The eleven options range from retaining the current deduction for itemizers but adding a floor (i.e. allowing an itemizer to deduct, for example, charitable giving over $500 or over a percentage of Adjusted Gross Income), to allowing all taxpayers to deduct without a floor, to replacing the deduction with a non-refundable tax credit with or without a floor (two different bases for the tax credit are calculated). For each of the eleven options, the CBO calculates what the resulting increase (or decrease) in charitable giving is most likely to be and what the increase (or decrease) in tax collection is likely to be. Obviously, the search is for the option that predicts the lowest drop in charitable giving and the highest increase in tax collection. Or, for those approaching the subject from the perspective of tax reform, the search is for the option that allows the widest potential spectrum of taxpayers — both low and high income — to benefit equally from preferential treatment of their charitable gifts while not increasing (and preferably decreasing) the cost to government.
The CBO report also analyzes the broad categories of recipients of charitable giving as a percentage of the giving from each household, by income level (broad categories such as religious organizations, health, education, arts). The data show that giving to arts organizations increases as a percentage of an individual’s total charitable giving as income rises. Households with annual incomes under $100,000 give about one percent of their total donations to the arts, while those over $200,000 give 15 percent to the arts. In comparing the applicability of the deduction itself as most favorable to wealthy individuals who itemize their returns, and by showing that arts giving increases as household income increases, the report implies — but never overtly states — that arts organizations benefit from the inequitable tax treatment of high income households.
In this policy environment, arts organizations will need to build an even stronger case that our missions and the public value we create benefit a broad spectrum of the community and not merely wealthy individuals. Beyond arguing the intrinsic value of art itself we will need to articulate our public value with fresh urgency. Fortunately, there are many stellar examples of cultural institutions with deeply accessible programming, significant education efforts for both children and adults, and other initiatives aimed to enrich community life. It is more important than ever that these efforts are understood by policymakers. In the music field, the League of American Orchestras is engaging practitioners and policymakers in a broad advocacy discussion about how we provide public value and how that value can be understood and communicated.
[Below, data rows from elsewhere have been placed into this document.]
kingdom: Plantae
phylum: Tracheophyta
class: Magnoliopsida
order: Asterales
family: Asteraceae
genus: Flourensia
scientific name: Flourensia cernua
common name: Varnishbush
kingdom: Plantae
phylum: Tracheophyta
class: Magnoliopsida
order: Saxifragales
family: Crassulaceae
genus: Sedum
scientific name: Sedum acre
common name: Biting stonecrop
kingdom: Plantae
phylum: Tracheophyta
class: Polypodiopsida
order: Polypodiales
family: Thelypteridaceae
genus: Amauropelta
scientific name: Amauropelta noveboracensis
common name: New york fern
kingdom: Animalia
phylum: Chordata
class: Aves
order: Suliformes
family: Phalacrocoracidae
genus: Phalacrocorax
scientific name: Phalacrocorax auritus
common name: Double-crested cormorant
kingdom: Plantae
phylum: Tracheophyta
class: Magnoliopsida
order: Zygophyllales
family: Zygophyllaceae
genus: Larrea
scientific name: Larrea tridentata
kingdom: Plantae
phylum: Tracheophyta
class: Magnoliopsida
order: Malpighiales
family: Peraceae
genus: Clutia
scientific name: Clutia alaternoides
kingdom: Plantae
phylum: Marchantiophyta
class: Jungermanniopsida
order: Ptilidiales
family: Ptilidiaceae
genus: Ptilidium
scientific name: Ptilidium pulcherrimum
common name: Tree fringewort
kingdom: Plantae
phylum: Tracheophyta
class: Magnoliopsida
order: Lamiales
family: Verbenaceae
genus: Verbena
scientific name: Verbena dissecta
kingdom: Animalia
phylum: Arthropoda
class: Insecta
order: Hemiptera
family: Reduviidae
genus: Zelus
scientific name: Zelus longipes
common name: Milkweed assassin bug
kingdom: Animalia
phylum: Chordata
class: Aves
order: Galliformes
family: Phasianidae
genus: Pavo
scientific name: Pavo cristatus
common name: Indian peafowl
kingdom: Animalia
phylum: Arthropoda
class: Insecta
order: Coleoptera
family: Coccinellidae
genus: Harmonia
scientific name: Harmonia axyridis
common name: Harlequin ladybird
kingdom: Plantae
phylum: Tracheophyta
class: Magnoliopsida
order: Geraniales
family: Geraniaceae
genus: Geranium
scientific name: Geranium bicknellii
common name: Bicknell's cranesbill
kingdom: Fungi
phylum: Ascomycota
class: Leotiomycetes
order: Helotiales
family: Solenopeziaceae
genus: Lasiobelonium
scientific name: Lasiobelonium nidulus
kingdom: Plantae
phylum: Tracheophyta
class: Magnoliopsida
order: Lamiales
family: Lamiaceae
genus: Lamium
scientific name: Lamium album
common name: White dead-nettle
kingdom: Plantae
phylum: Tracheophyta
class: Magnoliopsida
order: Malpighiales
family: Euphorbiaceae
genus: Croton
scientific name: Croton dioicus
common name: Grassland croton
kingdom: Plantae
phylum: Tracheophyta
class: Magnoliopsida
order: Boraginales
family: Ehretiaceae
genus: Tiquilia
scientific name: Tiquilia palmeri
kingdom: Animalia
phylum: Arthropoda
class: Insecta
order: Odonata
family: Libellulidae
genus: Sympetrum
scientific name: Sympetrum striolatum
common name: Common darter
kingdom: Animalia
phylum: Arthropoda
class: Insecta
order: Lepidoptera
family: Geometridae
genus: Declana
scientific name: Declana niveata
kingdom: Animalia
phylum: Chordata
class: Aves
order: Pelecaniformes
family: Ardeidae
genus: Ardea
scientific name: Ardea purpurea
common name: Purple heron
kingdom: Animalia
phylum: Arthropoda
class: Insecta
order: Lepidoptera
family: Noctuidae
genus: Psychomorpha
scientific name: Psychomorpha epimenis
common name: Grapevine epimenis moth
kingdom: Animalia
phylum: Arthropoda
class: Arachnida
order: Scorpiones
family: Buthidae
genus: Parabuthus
The CBO report was issued in May and will help inform the debate over charitable giving that has been simmering more steadily over the past year or so. While there is no legislation yet, advocates from across the spectrum of non-profit organizations are studying the CBO report and discussing what position will best protect the incentives the tax code has provided for nearly 100 years for individual charitable giving. (The report provides a very brief history of the deductibility of charitable gifts, an incentive in place since 1917, and explains changes in the tax treatment of charitable giving during the Twentieth Century.)
However one may view the efficacy or equity of the charitable deduction or any of the other myriad incentives and disincentives built into our complex tax code, for me there are three takeaways from the CBO report. The first is that there is clearly a gathering of forces determined to change the tax treatment of charitable gifts. There is momentum in a number of areas of government around this, and given the federal budget deficit, policymakers are looking for money wherever they can find it. The second is that while the CBO offers a detailed analysis of the reliability of its predictions regarding the future behavior of taxpayers under a variety of tax policy options, no one really knows how changes in deductibility will affect our sector. It could be a wild ride. We could wait for a more substantive body of research to inform policymakers’ decisions, but that may not happen before changes are made. So takeaway number three: we’d best prepare ourselves for both the debate and for the coming change.